Therapy is not a new element in fiction. Braga remembers that, at Globo, she had already appeared in productions such as “Dancin’ Days”, which Gilberto Braga wrote in the late 1970s, and abroad in “Os Sopranos”, from 1999. But she never appeared so often or with so much relevance within the narratives.

In the 2000s, it was so rare that the Israeli series “Be’tipul”, one of the few stories about therapists, was so successful that it won dozens of adaptations around the world, including in Brazil, with Selton Mello, in “Sessão de Terapia”.

In the opinion of the editorial director of HarperCollins, Raquel Cozer, the writers’ interest in sending their characters to therapy stems from a concern with well-being. In Brazil, it has grown 74% in the last two years, according to McKinsey & Company, a business consultancy. It is the country that registered the biggest increase among the six that participated in the survey.

The report looked at elements like nutrition, sleep and appearance, but the findings could extend to entertainment, says Cozer. That’s what HarperCollins does when it bets on books laced with mental health discussions, including nonfiction ones like “I Can’t Take It Anymore,” which reflects why burnout threatens to define the lives of millennials.

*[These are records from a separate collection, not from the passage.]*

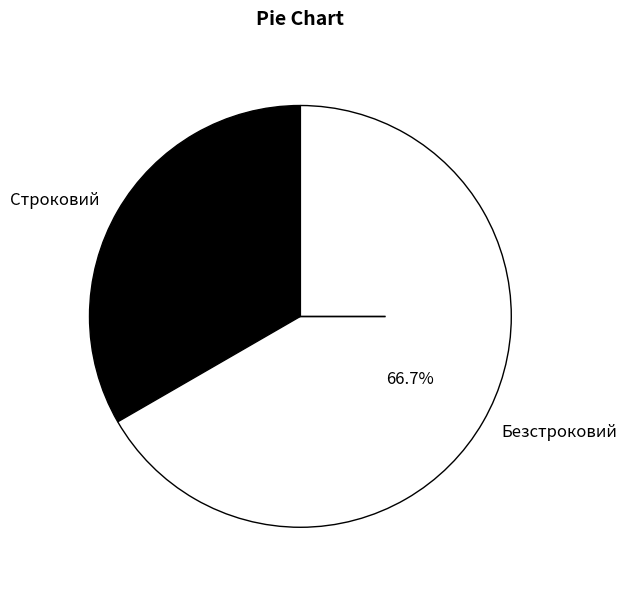

Count the number of slices in the pie.

2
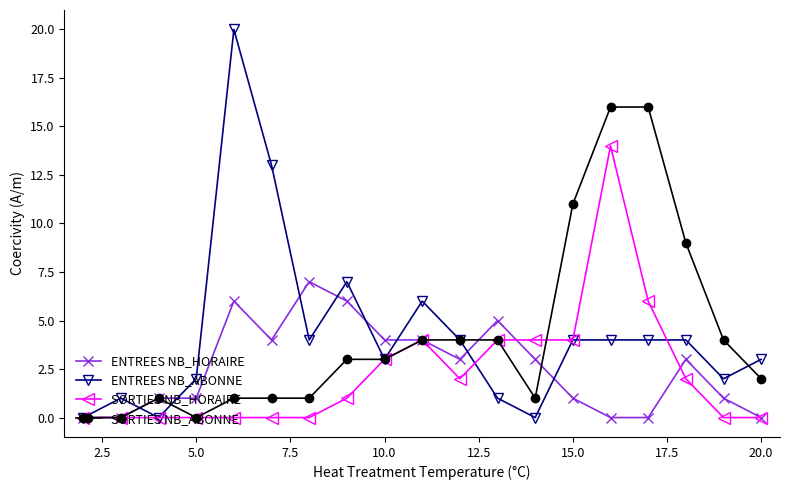

What is the difference between the maximum and minimum values in the SORTIES NB_HORAIRE series?

14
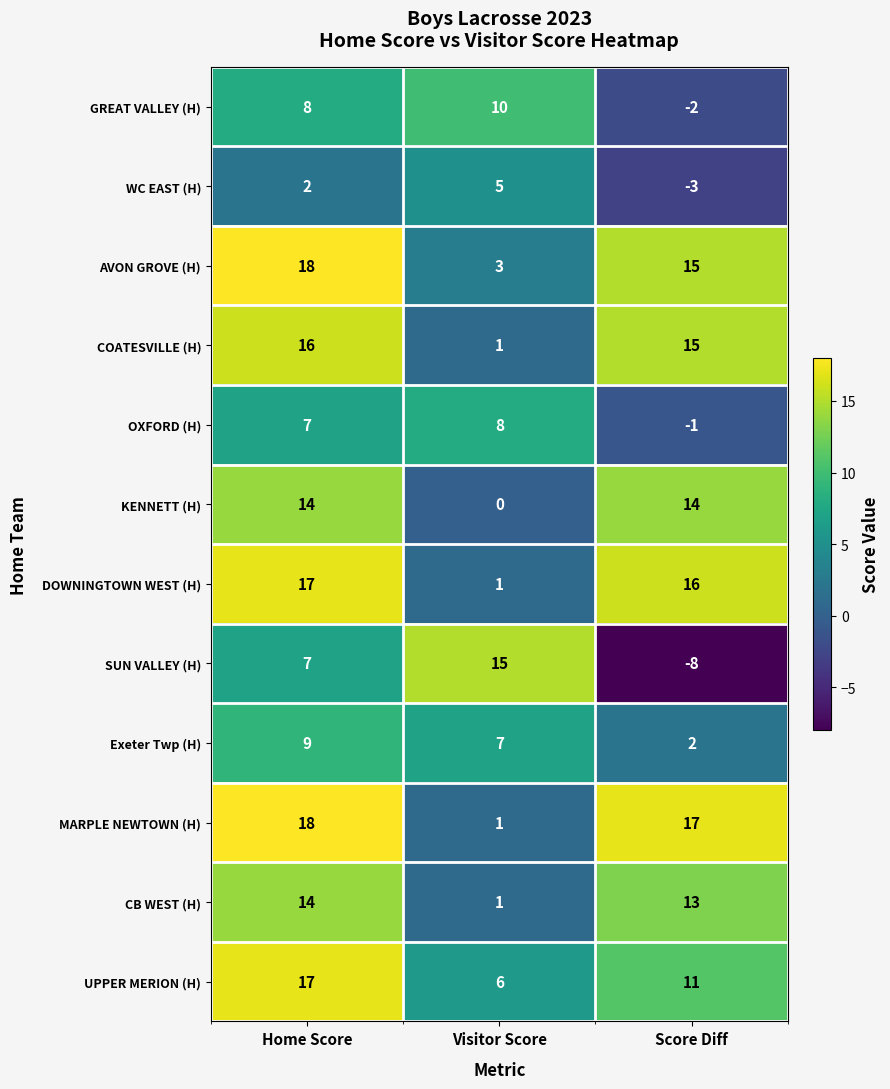

What is the difference between the highest and lowest values at Visitor Score?

15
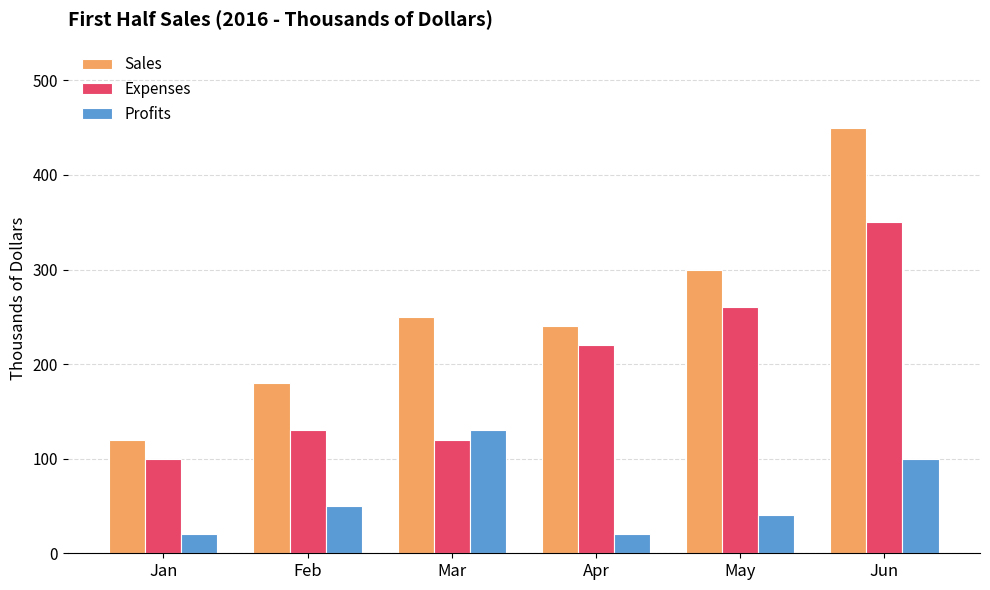

Is it true that Sales equals 450 at Jun?

True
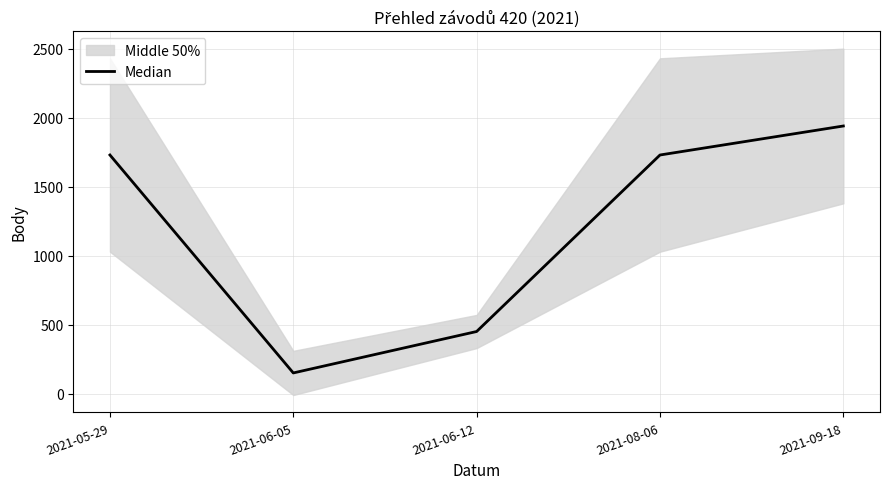

Where is the first local minimum?

2021-06-05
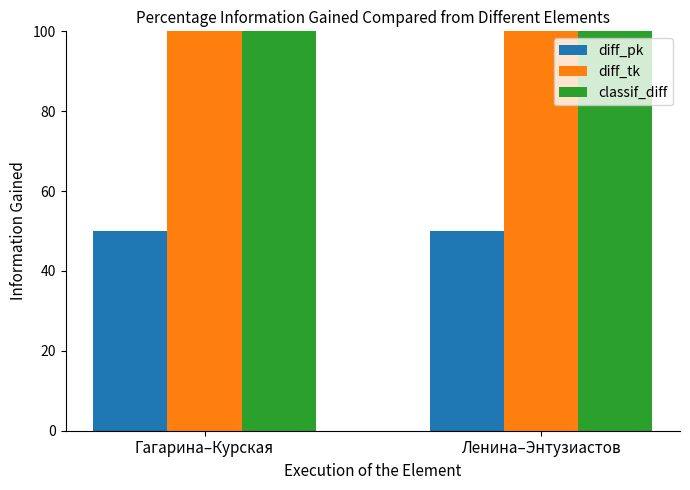

What is the maximum value shown in the chart?

200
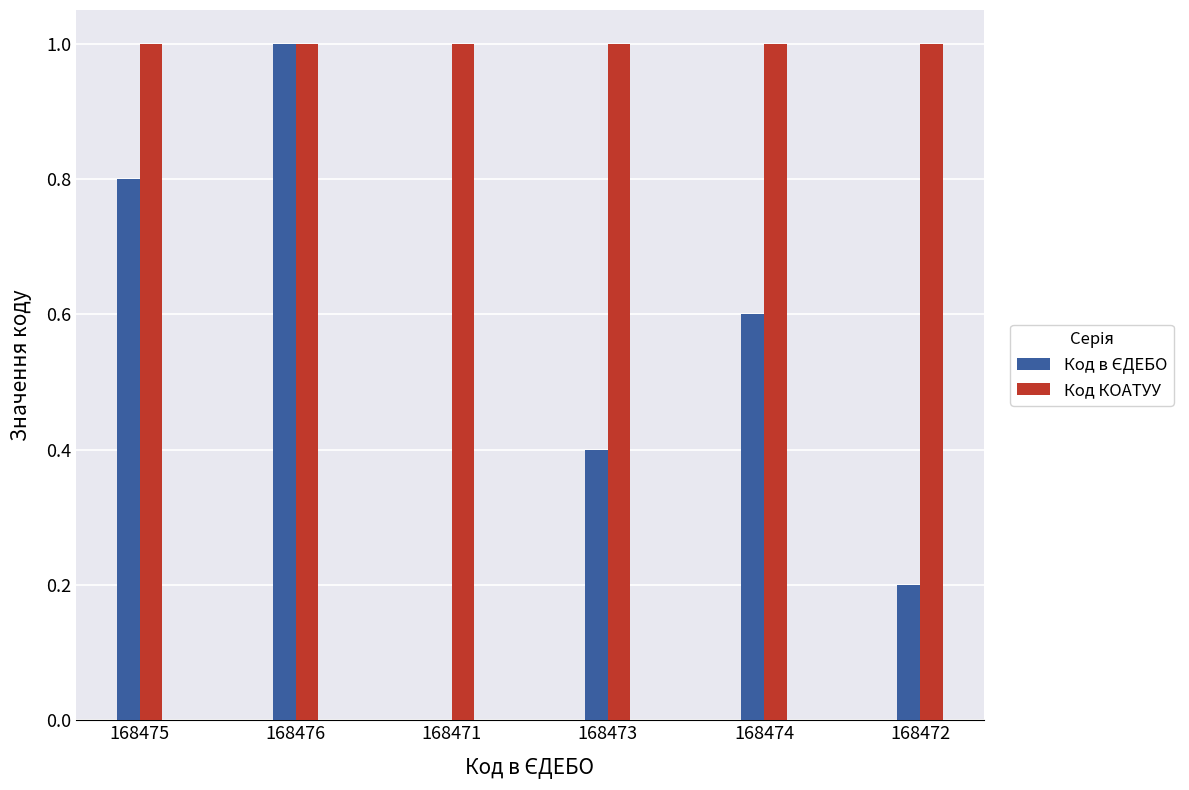

Which series has the largest total across all categories?

Код КОАТУУ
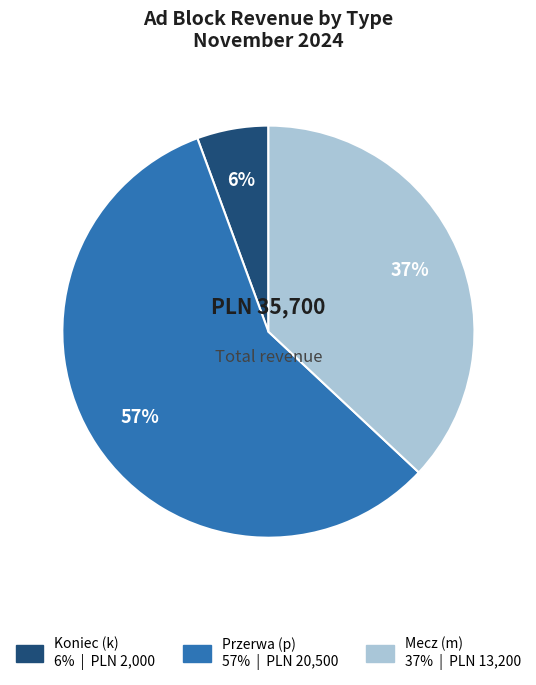

To the nearest percent, what is the average slice percentage?

33%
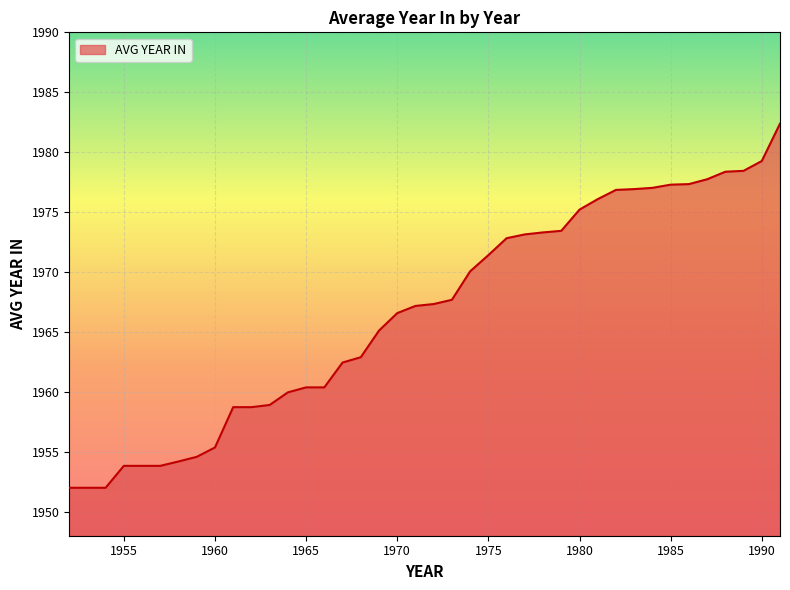

What is the maximum value shown in the chart?

1982.4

These are different stories from “The Sopranos”, as the show’s protagonist does not go to therapy in search of comfort, but to discuss issues such as his obsession with the ducks that invaded his swimming pool. “In ‘The Sopranos,’ we have the perfect example of what therapy is all about, about very small things that say a lot about our lives. It’s the best I’ve ever seen, but when therapy is at the center of the story, it’s hard to make the difference. same way”, says the editor.

Another element behind the trend is people’s sadness, says psychoanalyst Lucas Liedke, who discusses mental health online. His view is supported by the UN’s World Happiness Report. In 2020, Brazil dropped 12 positions in the ranking. In 2021, the country recovered two positions, but it remains far from the best level, registered in 2013, when it occupied the 24th position.

“In addition to portraying society, these works help to deconstruct the idea of ​​therapy as something elitist, which is partly true, but in part is not only a lie but is even prejudice, because many people think that therapy is only for those who are suffering. a lot or for those who have a lot of money and time”, says Liedke.

Critical to those who are concerned with mental health without reflecting on the precariousness of life, the psychoanalyst emphasizes that “therapy will not solve the world’s problems, such as poverty, racism, machismo, but it can help those who suffer from it to face the problem in the best way”. “If we take care of our bodies, why shouldn’t we take care of our heads? We deserve to go to therapy.”